L'Assemblée nationale donne son feu vert à des procès filmés
L'idée du ministère de la Justice est celle d'un programme télévisé régulier, "thématique par thématique" avec des décryptages de professionnels.
C'est une des mesures phares du projet de "confiance" dans la justice. Malgré les craintes d'une moindre "sérénité" des débats ou d'une dérive vers de la "téléréalité", l'Assemblée nationale a voté, mercredi 19 mai, en faveur de l'enregistrement et de la diffusion des procès.
Les députés se sont prononcés par 92 voix contre 15 en faveur de cet article 1er du projet de loi d'Eric Dupond-Moretti, qui prévoit "l'enregistrement sonore ou audiovisuel" des audiences en vue de leur diffusion, "pour un motif d'intérêt public" une fois le dossier définitivement jugé. Ce dispositif sera inscrit au sein de la loi de 1881 sur la liberté de la presse.
"Je veux que les Français voient comment on juge", a martelé le ministre et ancien avocat vedette, qui s'est référé aux réalisations passées de Raymond Depardon ou Daniel Karlin.
"Pas forcément les grands procès"
L'interdiction de filmer les audiences prévaut depuis la couverture sensationnaliste du procès aux assises de Gaston Dominici en 1954. Des exceptions existent cependant, notamment au nom du devoir de mémoire, pour la constitution d'archives historiques de la justice. Ce nouveau "motif d'intérêt public" va donc s'ajouter aux exceptions.
L'idée du ministère de la Justice est celle d'un programme télévisé régulier, "thématique par thématique" avec des décryptages de professionnels. Ce ne seront "pas forcément les grands procès" qui seront filmés, avait insisté mardi soir Eric Dupond-Moretti, évoquant des divorces, des affaires civiles ou commerciales "dans les territoires". Et de préciser : "La Chancellerie proposera, les chefs de juridiction décideront" et un cahier des charges devra être respecté lors du tournage, qui "ne coûtera rien" au ministère.
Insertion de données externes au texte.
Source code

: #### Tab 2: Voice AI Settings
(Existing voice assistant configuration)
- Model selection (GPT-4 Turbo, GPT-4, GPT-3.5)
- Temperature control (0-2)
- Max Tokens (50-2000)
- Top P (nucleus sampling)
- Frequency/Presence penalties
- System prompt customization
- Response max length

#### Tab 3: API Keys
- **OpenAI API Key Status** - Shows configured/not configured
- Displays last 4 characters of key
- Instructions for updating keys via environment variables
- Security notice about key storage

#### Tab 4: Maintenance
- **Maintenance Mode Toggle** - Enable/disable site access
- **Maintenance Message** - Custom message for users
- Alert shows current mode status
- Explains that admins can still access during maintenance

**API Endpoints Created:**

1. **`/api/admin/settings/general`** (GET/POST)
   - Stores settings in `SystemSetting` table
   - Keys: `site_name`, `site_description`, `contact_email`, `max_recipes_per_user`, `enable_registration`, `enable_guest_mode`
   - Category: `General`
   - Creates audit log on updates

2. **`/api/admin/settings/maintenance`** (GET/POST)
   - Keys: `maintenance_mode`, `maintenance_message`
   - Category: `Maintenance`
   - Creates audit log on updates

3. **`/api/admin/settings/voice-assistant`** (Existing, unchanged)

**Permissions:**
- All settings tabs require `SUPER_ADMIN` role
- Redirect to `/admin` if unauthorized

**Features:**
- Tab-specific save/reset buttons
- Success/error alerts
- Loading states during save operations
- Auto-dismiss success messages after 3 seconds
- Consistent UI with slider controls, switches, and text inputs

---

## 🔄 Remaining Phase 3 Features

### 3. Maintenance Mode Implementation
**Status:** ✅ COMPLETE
Il souhaite que le service public ait en charge la diffusion.
De nombreux députés de droite comme de gauche ont dit leurs "plus grandes réserves" sur la mesure, redoutant une perte de "spontanéité" lors des audiences ou une "justice spectacle". "Le 'trash', c'est ce qui se passe aujourd'hui", a rétorqué Eric Dupond-Moretti, évoquant des émissions regardées lors d'"insomnies". "On va enfin parler sérieusement de la justice", a-t-il fait valoir, rejetant le besoin d'une expérimentation.